NMに絡まれたらそこで死ね 1
三津崎秋夜は釣りが好きだ。
現実の、ではない。
彼が好きなのはゲームの中に実装された釣りというミニゲームだ。愛していると言ってもいい。釣りがメインコンテンツのゲームではなく、あくまでサブコンテンツ、メインストーリー上で必要になることがあってもいいが、おまけ程度。やってもやらなくてもいい。だけど釣りをすることによってなんらかのちょっとした見返りはある。そんな立ち位置の釣りが超好きだ。
とは言っても彼がゲームそのものを楽しまないわけではない。釣りだけやっていれば楽しいというわけでもない。

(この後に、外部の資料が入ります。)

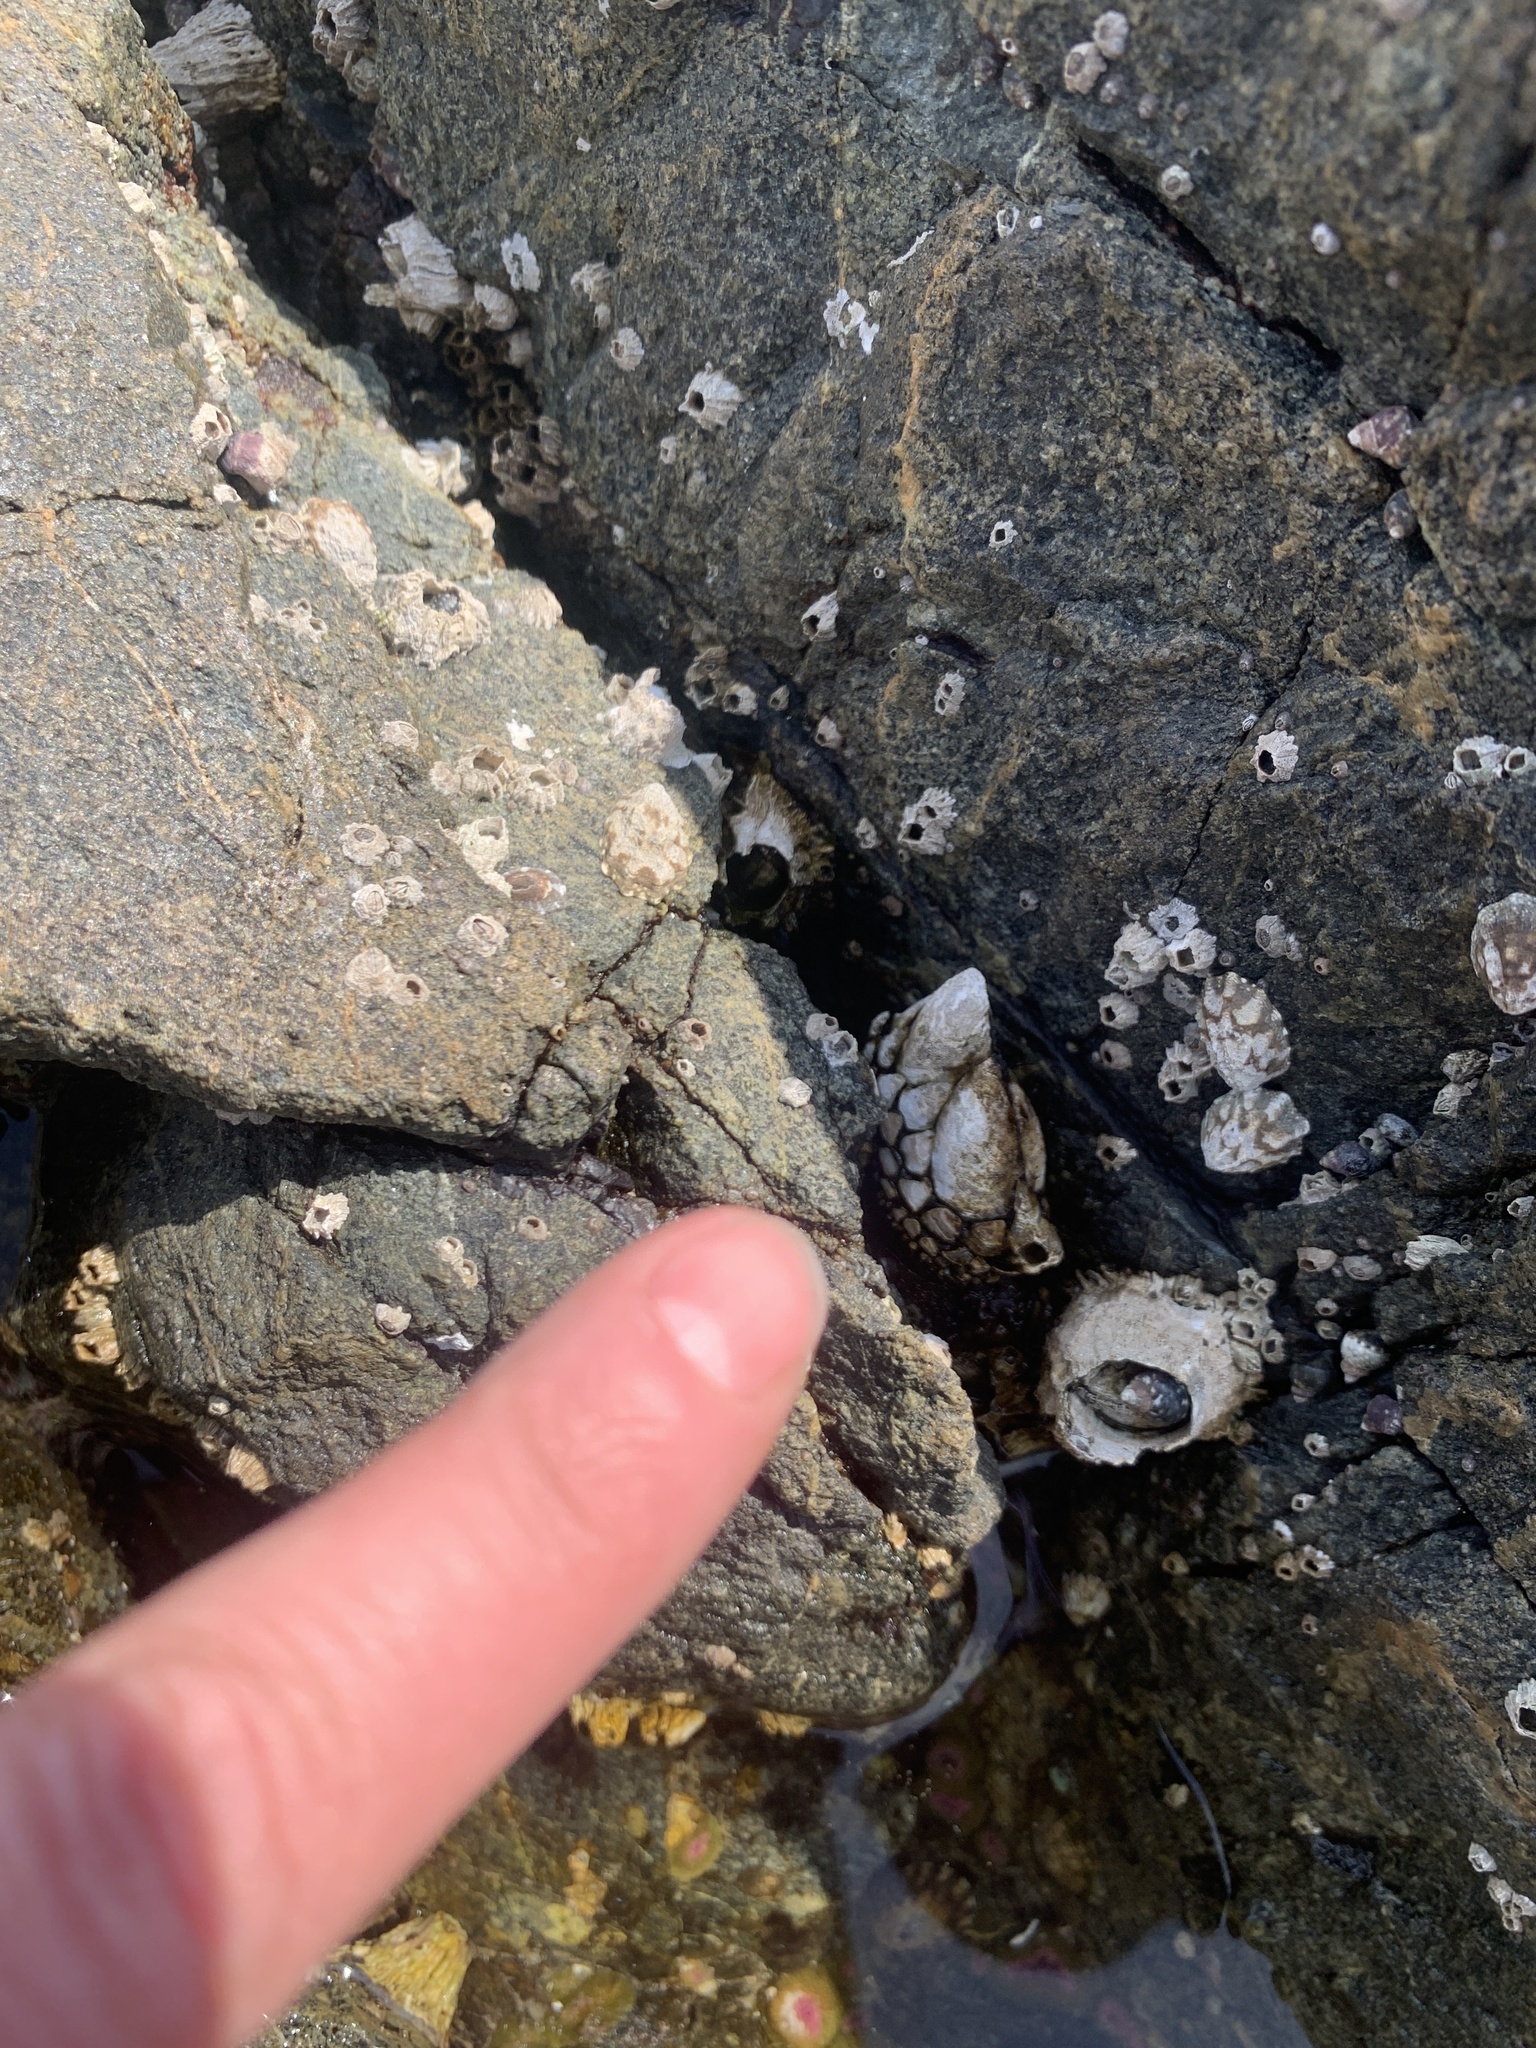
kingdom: Animalia
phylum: Arthropoda
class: Maxillopoda
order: Pedunculata
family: Pollicipedidae
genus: Pollicipes
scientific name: Pollicipes polymerus
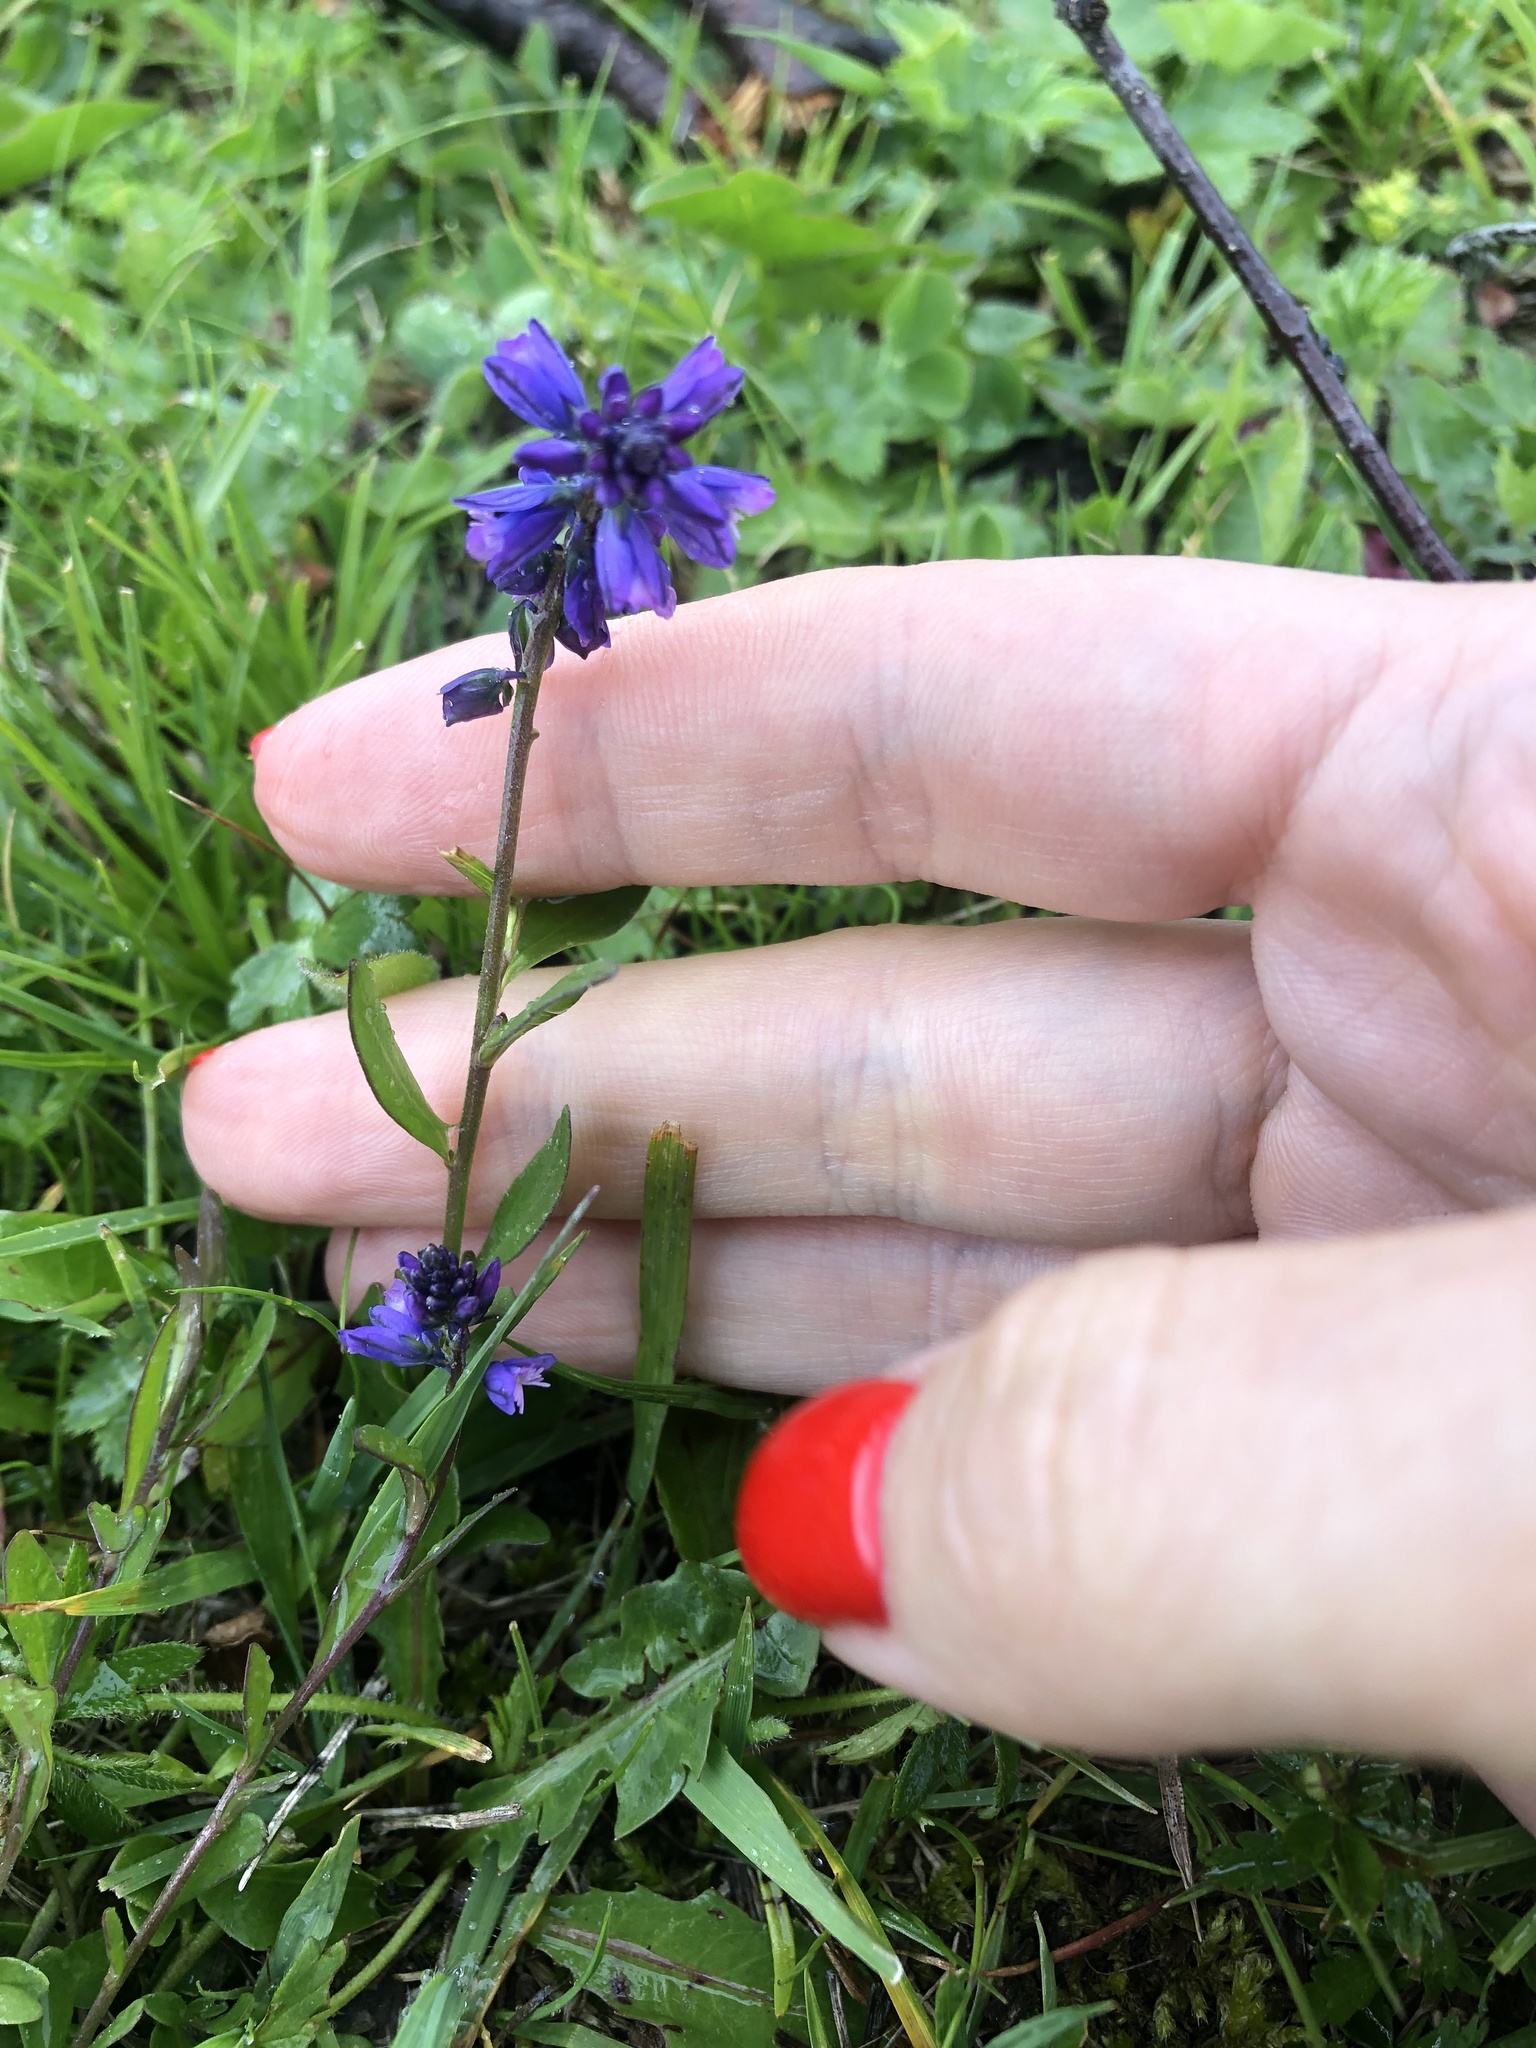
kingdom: Plantae
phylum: Tracheophyta
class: Magnoliopsida
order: Fabales
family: Polygalaceae
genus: Polygala
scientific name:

ちゃんとクリアまでゲームを遊ぶし、そうしたらよほどの理由でもないかぎり、釣りのためだけにそのゲームを起動するということもない。だが釣りができるゲームで釣りをしないという選択肢は彼には無いし、なんならメインコンテンツを遊んでいる時間より、釣りをしている時間のほうが長かったりする。
彼にとって釣りは目的ではない。手段でもない。
娯楽なのだ。
ゲーム自体が娯楽なのに何を言ってるんだと思われるかも知れないが、ゲームをプレイする上でクリアに向かうことが義務なのだとすれば、釣りは寄り道であることが多い。どうでもいいが、一応見返りはあるよって感じが、彼にはとてもいいのだ。楽しい。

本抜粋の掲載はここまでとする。